Problem details - Copying rule for the data below: pictures stay out, and only the lines from the one with "ını güzelce margarin" down to the one with "Гарантия 5 лет", inclusive, are repeated exactly.

[Stored entries]
⁂

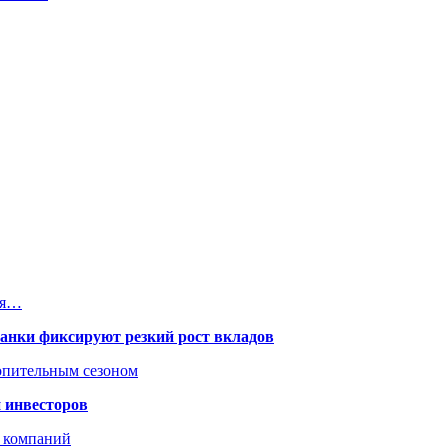
ся…
банки фиксируют резкий рост вкладов
топительным сезоном
 инвесторов
х компаний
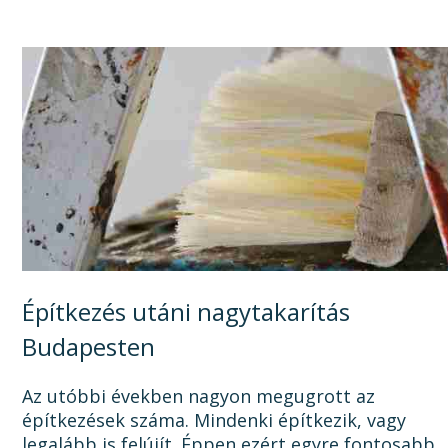
tisztítószerbe is kerülhet, mire megszabadul a...
Építkezés utáni nagytakarítás
Budapesten
Az utóbbi években nagyon megugrott az
építkezések száma. Mindenki építkezik, vagy
legalább is felújít. Éppen ezért egyre fontosabb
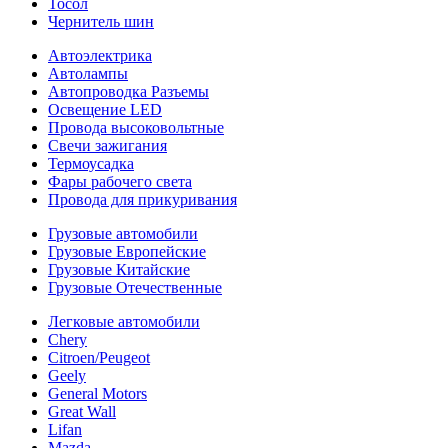
Тосол
Чернитель шин
Автоэлектрика
Автолампы
Автопроводка Разъемы
Освещение LED
Провода высоковольтные
Свечи зажигания
Термоусадка
Фары рабочего света
Провода для прикуривания
Грузовые автомобили
Грузовые Европейские
Грузовые Китайские
Грузовые Отечественные
Легковые автомобили
Chery
Citroen/Peugeot
Geely
General Motors
Great Wall
Lifan
Mazda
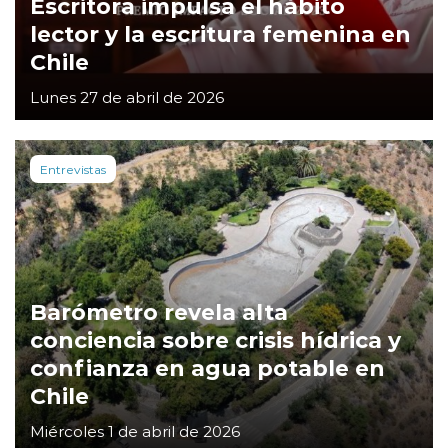
Escritora impulsa el hábito
lector y la escritura femenina en
Chile
Lunes 27 de abril de 2026
Entrevistas
Barómetro revela alta
conciencia sobre crisis hídrica y
confianza en agua potable en
Chile
Miércoles 1 de abril de 2026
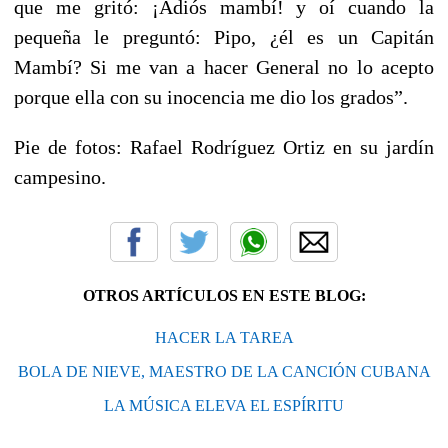
que me gritó: ¡Adiós mambí! y oí cuando la
pequeña le preguntó: Pipo, ¿él es un Capitán
Mambí? Si me van a hacer General no lo acepto
porque ella con su inocencia me dio los grados”.
Pie de fotos: Rafael Rodríguez Ortiz en su jardín
campesino.
OTROS ARTÍCULOS EN ESTE BLOG:
HACER LA TAREA
BOLA DE NIEVE, MAESTRO DE LA CANCIÓN CUBANA
LA MÚSICA ELEVA EL ESPÍRITU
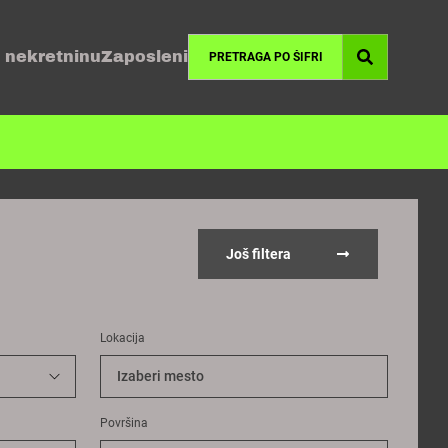
 nekretninu
Zaposleni
Još filtera
Lokacija
Izaberi mesto
Površina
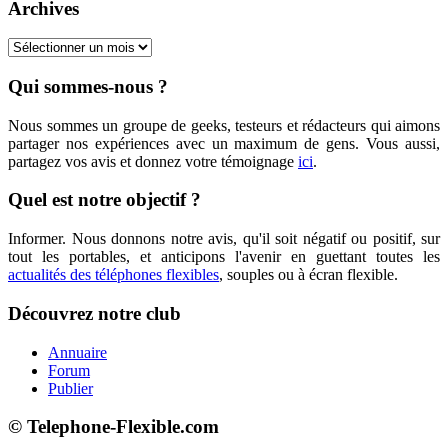
Archives
Archives
Qui sommes-nous ?
Nous sommes un groupe de geeks, testeurs et rédacteurs qui aimons
partager nos expériences avec un maximum de gens. Vous aussi,
partagez vos avis et donnez votre témoignage
ici
.
Quel est notre objectif ?
Informer. Nous donnons notre avis, qu'il soit négatif ou positif, sur
tout les portables, et anticipons l'avenir en guettant toutes les
actualités des téléphones flexibles
, souples ou à écran flexible.
Découvrez notre club
Annuaire
Forum
Publier
© Telephone-Flexible.com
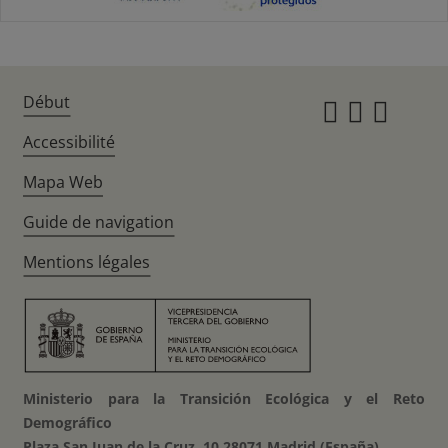
Début
Instagr
Twitte
Fac
Accessibilité
Mapa Web
Guide de navigation
Mentions légales
Ministerio para la Transición Ecológica y el Reto
Demográfico
Plaza San Juan de la Cruz, 10 28071 Madrid (España)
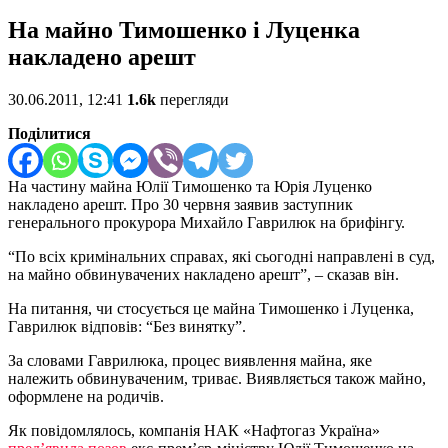
На майно Тимошенко і Луценка
накладено арешт
30.06.2011, 12:41
1.6k
перегляди
Поділитися
На частину майна Юлії Тимошенко та Юрія Луценко
накладено арешт. Про 30 червня заявив заступник
генерального прокурора Михайло Гаврилюк на брифінгу.
“По всіх кримінальних справах, які сьогодні направлені в суд,
на майно обвинувачених накладено арешт”, – сказав він.
На питання, чи стосується це майна Тимошенко і Луценка,
Гаврилюк відповів: “Без винятку”.
За словами Гаврилюка, процес виявлення майна, яке
належить обвинуваченим, триває. Виявляється також майно,
оформлене на родичів.
Як повідомлялось, компанія НАК «Нафтогаз Україна»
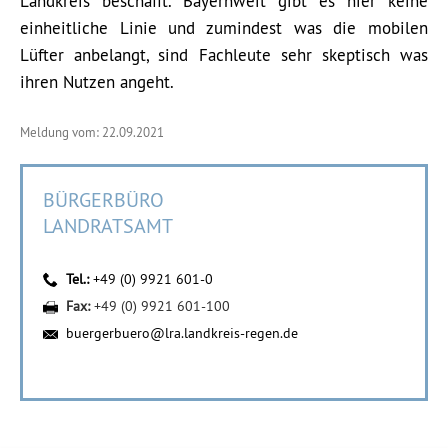
Landkreis beschafft. Bayernweit gibt es hier keine
einheitliche Linie und zumindest was die mobilen
Lüfter anbelangt, sind Fachleute sehr skeptisch was
ihren Nutzen angeht.
Meldung vom: 22.09.2021
BÜRGERBÜRO
LANDRATSAMT
Tel.:
+49 (0) 9921 601-0
Fax:
+49 (0) 9921 601-100
buergerbuero@lra.landkreis-regen.de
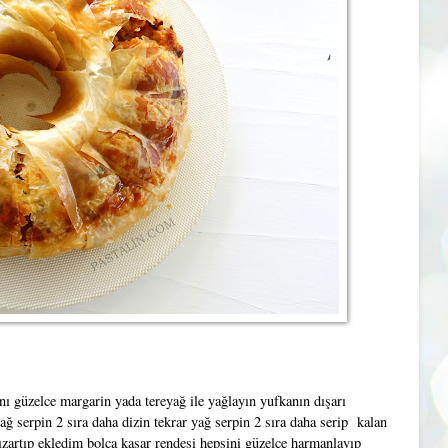
ını güzelce margarin yada tereyağ ile yağlayın yufkanın dışarı
ıyağ serpin 2 sıra daha dizin tekrar yağ serpin 2 sıra daha serip kalan
kızartıp ekledim bolca kaşar rendesi hepsini güzelce harmanlayıp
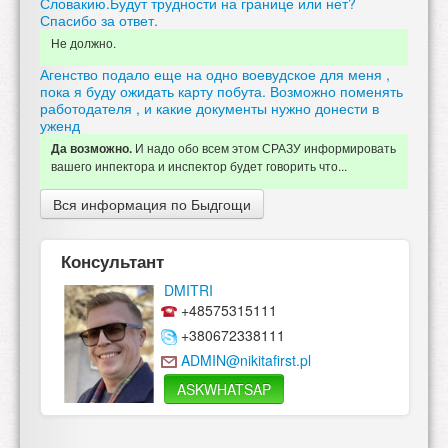
Словакию.Будут трудности на границе или нет?
Спасибо за ответ.
Не должно.
Агенство подало еще на одно воевудское для меня ,
пока я буду ожидать карту побута. Возможно поменять
работодателя , и какие документы нужно донести в
уженд
И
надо обо всем этом СРАЗУ информировать
Да возможно.
вашего инпектора и инспектор будет говорить что...
Вся информация по Быдгощи
Консультант
DMITRI
+48575315111
+380672338111
ADMIN@nikitafirst.pl
ASKWHATSAP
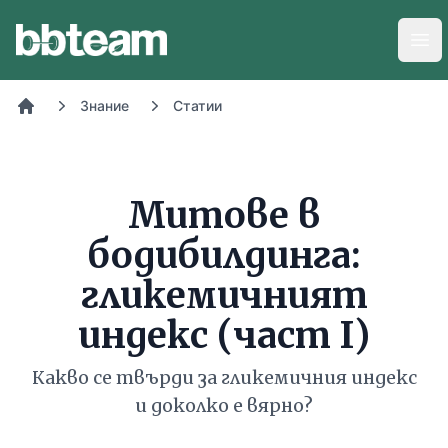
BB-Team
Отв
Знание
Статии
Начало
Митове в
бодибилдинга:
гликемичният
индекс (част I)
Какво се твърди за гликемичния индекс
и доколко е вярно?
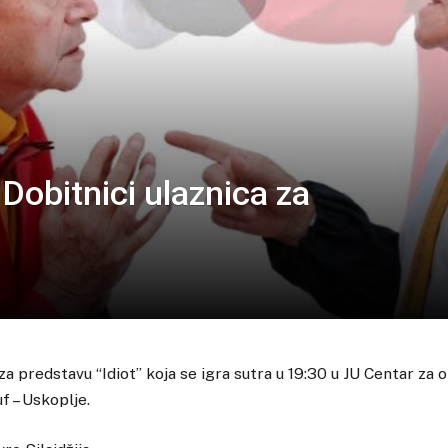
Dobitnici ulaznica za
za predstavu “Idiot” koja se igra sutra u 19:30 u JU Centar za 
f – Uskoplje.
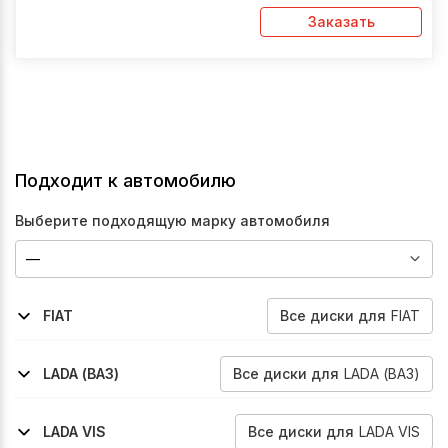
Заказать
Подходит к автомобилю
Выберите подходящую марку автомобиля
Все
диски
для
FIAT
FIAT
2005-2014
2003-2012
2005-2013
Doblo
Panda
Doblo
Все
диски
для
LADA (ВАЗ)
LADA (ВАЗ)
1984-2003
1988-2006
1990-2004
1995-2007
1998-2009
2002-2008
2000-2008
2108
2109
21099
2110
2111
2112
2112
Все
диски
для
LADA VIS
LADA VIS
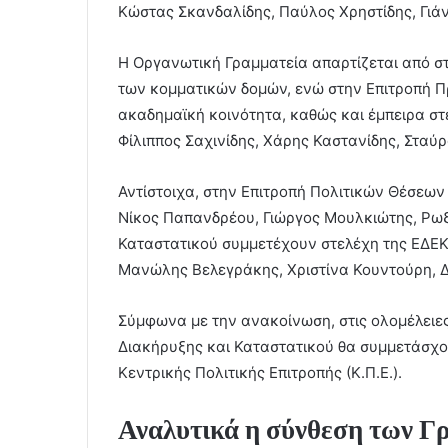
Κώστας Σκανδαλίδης, Παύλος Χρηστίδης, Γιάν
Η Οργανωτική Γραμματεία απαρτίζεται από στ
των κομματικών δομών, ενώ στην Επιτροπή 
ακαδημαϊκή κοινότητα, καθώς και έμπειρα στ
Φίλιππος Σαχινίδης, Χάρης Καστανίδης, Σταύ
Αντίστοιχα, στην Επιτροπή Πολιτικών Θέσεων
Νίκος Παπανδρέου, Γιώργος Μουλκιώτης, Ρωξ
Καταστατικού συμμετέχουν στελέχη της ΕΔΕΚΑ
Μανώλης Βελεγράκης, Χριστίνα Κουντούρη, 
Σύμφωνα με την ανακοίνωση, στις ολομέλειε
Διακήρυξης και Καταστατικού θα συμμετάσχου
Κεντρικής Πολιτικής Επιτροπής (Κ.Π.Ε.).
Αναλυτικά η σύνθεση των Γ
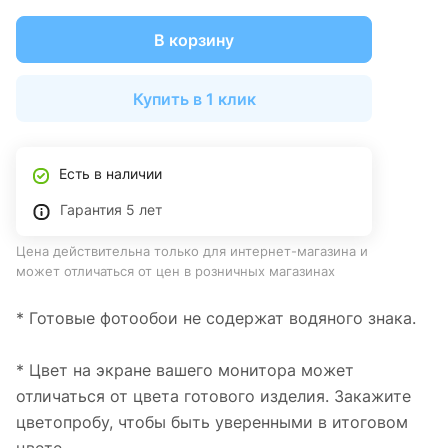
В корзину
Купить в 1 клик
Есть в наличии
Гарантия 5 лет
Цена действительна только для интернет-магазина и
может отличаться от цен в розничных магазинах
* Готовые фотообои не содержат водяного знака.
* Цвет на экране вашего монитора может
отличаться от цвета готового изделия. Закажите
цветопробу, чтобы быть уверенными в итоговом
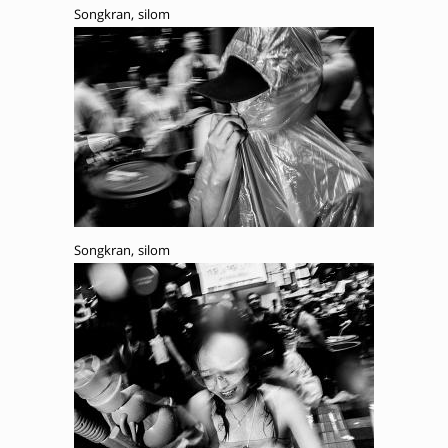
Songkran, silom
Songkran, silom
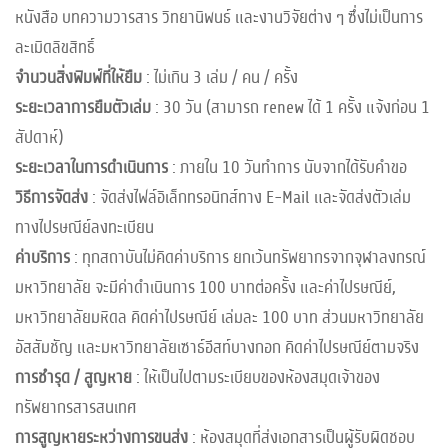
หนังสือ บทความวารสาร วิทยานิพนธ์ และงานวิจัยต่าง ๆ ซึ่งไม่เป็นการ
ละเมิดลิขสิทธิ์
จำนวนสิ่งพิมพ์ที่ให้ยืม
: ไม่เกิน 3 เล่ม / คน / ครั้ง
ระยะเวลาการยืมตัวเล่ม
: 30 วัน (สามารถ renew ได้ 1 ครั้ง แจ้งก่อน 1
สัปดาห์)
ระยะเวลาในการดำเนินการ
: ภายใน 10 วันทำการ นับจากได้รับคำขอ
วิธีการจัดส่ง
: จัดส่งไฟล์อิเล็กทรอนิกส์ทาง E-Mail และจัดส่งตัวเล่ม
ทางไปรษณีย์ลงทะเบียน
ค่าบริการ
: ทุกสถาบันไม่คิดค่าบริการ ยกเว้นทรัพยากรจากจุฬาลงกรณ์
มหาวิทยาลัย จะมีค่าดำเนินการ 100 บาทต่อครั้ง และค่าไปรษณีย์,
มหาวิทยาลัยมหิดล คิดค่าไปรษณีย์ เล่มละ 100 บาท ส่วนมหาวิทยาลัย
อัสสัมชัญ และมหาวิทยาลัยเซาธ์อีสท์บางกอก คิดค่าไปรษณีย์ตามจริง
การชำรุด / สูญหาย
: ให้เป็นไปตามระเบียบของห้องสมุดเจ้าของ
ทรัพยากรสารสนเทศ
การสูญหายระหว่างการขนส่ง
: ห้องสมุดที่ส่งเอกสารเป็นผู้รับผิดชอบ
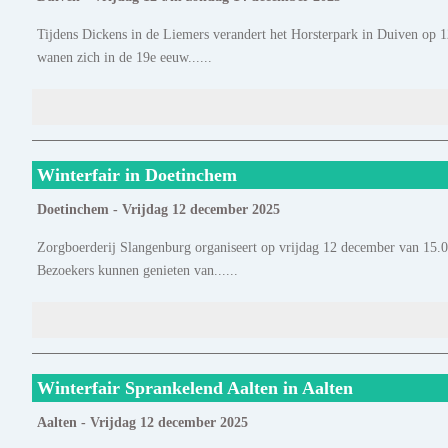
Tijdens Dickens in de Liemers verandert het Horsterpark in Duiven op 1
wanen zich in de 19e eeuw......
Winterfair in Doetinchem
Doetinchem - Vrijdag 12 december 2025
Zorgboerderij Slangenburg organiseert op vrijdag 12 december van 15.
Bezoekers kunnen genieten van......
Winterfair Sprankelend Aalten in Aalten
Aalten - Vrijdag 12 december 2025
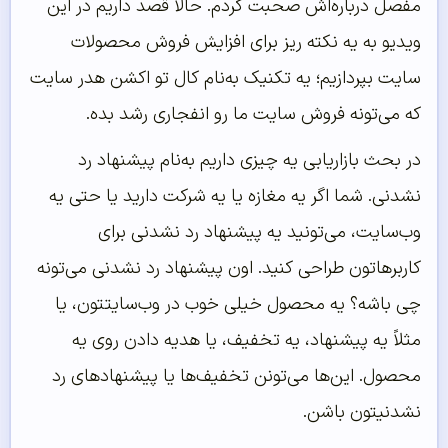
مفصل درباره‌اش صحبت کردم. حالا قصد داریم در این
ویدیو به یه نکته ریز برای افزایش فروش محصولات
سایت بپردازیم؛ یه تکنیک به‌نام کال تو اکشن هدر سایت
که می‌تونه فروش سایت ما رو انفجاری رشد بده.
در بحث بازاریابی یه چیزی داریم به‌نام پیشنهاد رد
نشدنی. شما اگر یه مغازه یا یه شرکت دارید یا حتی یه
وب‌سایت، می‌تونید یه پیشنهاد رد نشدنی برای
کاربرهاتون طراحی کنید. اون پیشنهاد رد نشدنی می‌تونه
چی باشه؟ یه محصول خیلی خوب در وب‌سایتتون، یا
مثلاً یه پیشنهاد، یه تخفیف، یا هدیه دادن روی یه
محصول. این‌ها می‌تونن تخفیف‌ها یا پیشنهادهای رد
نشدنیتون باشن.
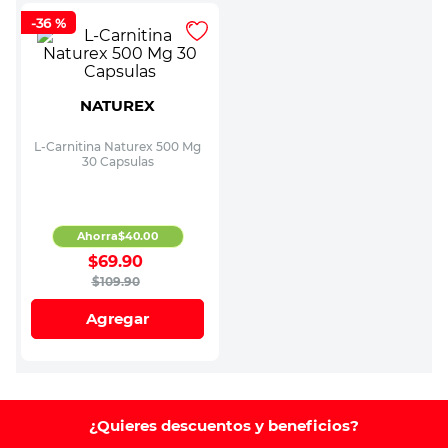
-
36 %
NATUREX
L-Carnitina Naturex 500 Mg
30 Capsulas
Ahorra
$
40
.
00
$
69
.
90
$
109
.
90
Agregar
¿Quieres descuentos y beneficios?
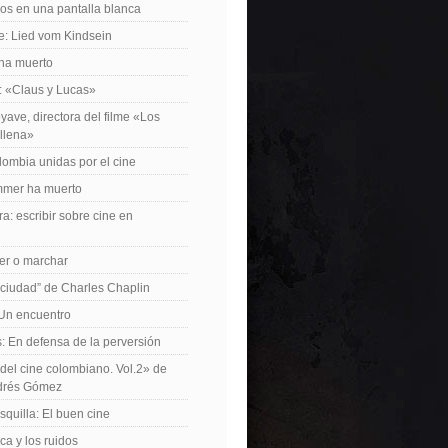
os en una pantalla blanca
e: Lied vom Kindsein
 ha muerto
f: «Claus y Lucas»
yave, directora del filme «Los
allena»
lombia unidas por el cine
mer ha muerto
a: escribir sobre cine en
er o marchar
 ciudad” de Charles Chaplin
Un encuentro
 En defensa de la perversión
el cine colombiano. Vol.2» de
drés Gómez
quilla: El buen cine
ca y los ruidos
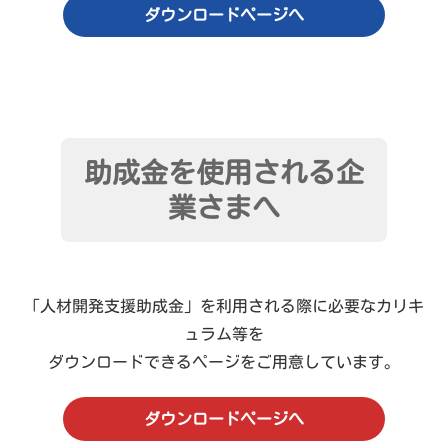
ダウンロードページへ
助成金を使用される企
業さまへ
「人材開発支援助成金」を利用される際に必要なカリキ
ュラム等を
ダウンロードできるページをご用意しています。
ダウンロードページへ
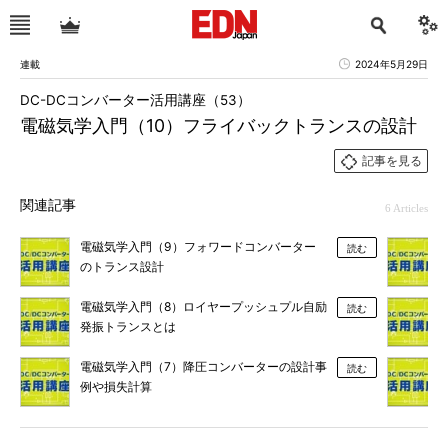
連載
2024年5月29日
DC-DCコンバーター活用講座（53）
電磁気学入門（10）フライバックトランスの設計
記事を見る
関連記事
6 Articles
電磁気学入門（9）フォワードコンバーター
読む
のトランス設計
電磁気学入門（8）ロイヤープッシュプル自励
読む
発振トランスとは
電磁気学入門（7）降圧コンバーターの設計事
読む
例や損失計算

⁂

Task response -
ını güzelce margarin yada tereyağ ile yağlayın yufkanın dışarı
ıyağ serpin 2 sıra daha dizin tekrar yağ serpin 2 sıra daha serip kalan
kızartıp ekledim bolca kaşar rendesi hepsini güzelce harmanlayıp
Словакию.Будут трудности на границе или нет?
Спасибо за ответ.
Не должно.
Агенство подало еще на одно воевудское для меня ,
пока я буду ожидать карту побута. Возможно поменять
работодателя , и какие документы нужно донести в
уженд
И
надо обо всем этом СРАЗУ информировать
Да возможно.
вашего инпектора и инспектор будет говорить что...
Вся информация по Быдгощи
Консультант
DMITRI
+48575315111
+380672338111
ADMIN@nikitafirst.pl
ASKWHATSAP
BB-Team
Отв
Знание
Статии
Начало
Митове в
бодибилдинга:
гликемичният
индекс (част I)
Какво се твърди за гликемичния индекс
и доколко е вярно?
Dobitnici ulaznica za
za predstavu “Idiot” koja se igra sutra u 19:30 u JU Centar za 
f – Uskoplje.
Заказать
Подходит к автомобилю
Выберите подходящую марку автомобиля
Все
диски
для
FIAT
FIAT
2005-2014
2003-2012
2005-2013
Doblo
Panda
Doblo
Все
диски
для
LADA (ВАЗ)
LADA (ВАЗ)
1984-2003
1988-2006
1990-2004
1995-2007
1998-2009
2002-2008
2000-2008
2108
2109
21099
2110
2111
2112
2112
Все
диски
для
LADA VIS
LADA VIS
Κώστας Σκανδαλίδης, Παύλος Χρηστίδης, Γιάν
Η Οργανωτική Γραμματεία απαρτίζεται από στ
των κομματικών δομών, ενώ στην Επιτροπή 
ακαδημαϊκή κοινότητα, καθώς και έμπειρα στ
Φίλιππος Σαχινίδης, Χάρης Καστανίδης, Σταύ
Αντίστοιχα, στην Επιτροπή Πολιτικών Θέσεων
Νίκος Παπανδρέου, Γιώργος Μουλκιώτης, Ρωξ
Καταστατικού συμμετέχουν στελέχη της ΕΔΕΚΑ
Μανώλης Βελεγράκης, Χριστίνα Κουντούρη, 
Σύμφωνα με την ανακοίνωση, στις ολομέλειε
Διακήρυξης και Καταστατικού θα συμμετάσχου
Κεντρικής Πολιτικής Επιτροπής (Κ.Π.Ε.).
Αναλυτικά η σύνθεση των Γ
В корзину
Купить в 1 клик
Есть в наличии
Гарантия 5 лет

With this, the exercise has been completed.